What do we all think? A hugely positive step is my first thought.

OP posts:
PigletJohn · 25/03/2020 18:28

I hear Matt Hancock refusing to give a date, but saying they are buying some test kits.

www.independent.co.uk/news/uk/home-news/coronavirus-test-uk-kit-home-nhs-cases-symptoms-public-health-england-a9424741.html

So who said they'd be on the High Street in days?

PoopyPanda · 25/03/2020 18:30

It’s not true. Not true at all. They are working on faster kits for in-hospital use, but at-home kits are not going to be a thing and certainly not within days.

My husband works for a company that supplies such kits. This is grossly irresponsible reporting.

BeijingBikini · 25/03/2020 18:33

I'm convinced I had it because I normally NEVER get ill, yet I had a weird cold for 3 weeks with a dry cough. And at the beginning my lungs felt really weird, like itchy. If these really are going to be sold in Boots I will join the queue!

PoopyPanda · 25/03/2020 18:34

“Distributed to the community” means faster testing kits are going into HOSPITALS, to be used and interpreted by medical professionals.

FiveFootTwoEyesOfBlue · 25/03/2020 18:43

From the Guardian coverage of today's press conference (contradicting its own headline):

Whitty played down the suggestions that millions of coronavirus antibody tests might be available next week. A Public Health England official suggested this at a committee hearing this morning. But Whitty said:
I do not think, and I want to be clear, that this is something that we’ll suddenly be ordering on the internet next week. We need to go through the evaluation, then the first critical uses, then spread it out from that point of view. We need to do that in a systematic way.

Eireni · 25/03/2020 19:31

I think they’d be most useful if you test positive after having symptoms, so you can relax about getting it again (probably). Especially useful for those of us that have to keep working and facing the public.

Wingedharpy · 25/03/2020 19:45

/\ /\ /\ /

What @FiveFootTwoEyesOfBlue and @PoopyPanda said.

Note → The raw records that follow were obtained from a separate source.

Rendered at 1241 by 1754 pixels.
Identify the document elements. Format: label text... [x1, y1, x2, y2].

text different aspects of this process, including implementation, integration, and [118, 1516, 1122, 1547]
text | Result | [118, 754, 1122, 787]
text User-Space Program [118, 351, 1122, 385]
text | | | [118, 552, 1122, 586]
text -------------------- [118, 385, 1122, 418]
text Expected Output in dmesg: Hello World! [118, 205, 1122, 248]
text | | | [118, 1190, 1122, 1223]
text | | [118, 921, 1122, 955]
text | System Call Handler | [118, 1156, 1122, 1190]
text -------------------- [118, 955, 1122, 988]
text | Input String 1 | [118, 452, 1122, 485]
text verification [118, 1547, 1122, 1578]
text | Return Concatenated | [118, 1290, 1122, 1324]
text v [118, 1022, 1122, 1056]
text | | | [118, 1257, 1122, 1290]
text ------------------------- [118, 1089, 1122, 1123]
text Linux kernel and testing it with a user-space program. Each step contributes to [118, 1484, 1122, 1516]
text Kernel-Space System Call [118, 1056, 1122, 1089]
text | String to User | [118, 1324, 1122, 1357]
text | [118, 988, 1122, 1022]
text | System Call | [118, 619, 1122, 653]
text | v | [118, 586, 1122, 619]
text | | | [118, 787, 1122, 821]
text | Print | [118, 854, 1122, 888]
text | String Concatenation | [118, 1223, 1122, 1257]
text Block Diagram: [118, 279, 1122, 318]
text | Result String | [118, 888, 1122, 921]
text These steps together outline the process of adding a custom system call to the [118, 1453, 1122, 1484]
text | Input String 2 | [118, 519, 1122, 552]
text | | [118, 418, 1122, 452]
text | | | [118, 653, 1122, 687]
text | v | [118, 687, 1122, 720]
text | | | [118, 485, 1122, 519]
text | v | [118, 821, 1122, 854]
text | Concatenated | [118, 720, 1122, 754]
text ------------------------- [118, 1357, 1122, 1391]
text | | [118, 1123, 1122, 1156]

I also saw a guy /scientist interviewed a week or so ago.
He worked for the company that developed these and said that timing of the test was crucial.
If you test too early, the result will be negative as the body has not had enough time to make the antibodies.
The implications of folk (with Covid 19) wandering the streets thinking they are OK because they tested negative are too awful to contemplate.
A huge number of people can't grasp the simple instruction "stay at home" so I wouldn't be trusting the great unwashed to test themselves properly any time soon.😉

Eireni · 25/03/2020 21:10

I’m hoping our employer might be able to buy a bunch of tests for our workers

Lweji · 26/03/2020 09:46

I hope rapid tests are only available to health professionals to use in context.
As Wingedharpy wrote, a negative only means you're susceptible or haven't developed antibodies yet.
The earliest antibody response seems to be on average 5 days after symptoms appear.
But people with antibodies seem to be non-infectious. These will be people who can stop self isolating, and that would be great news for infected health professionals, as well as key workers.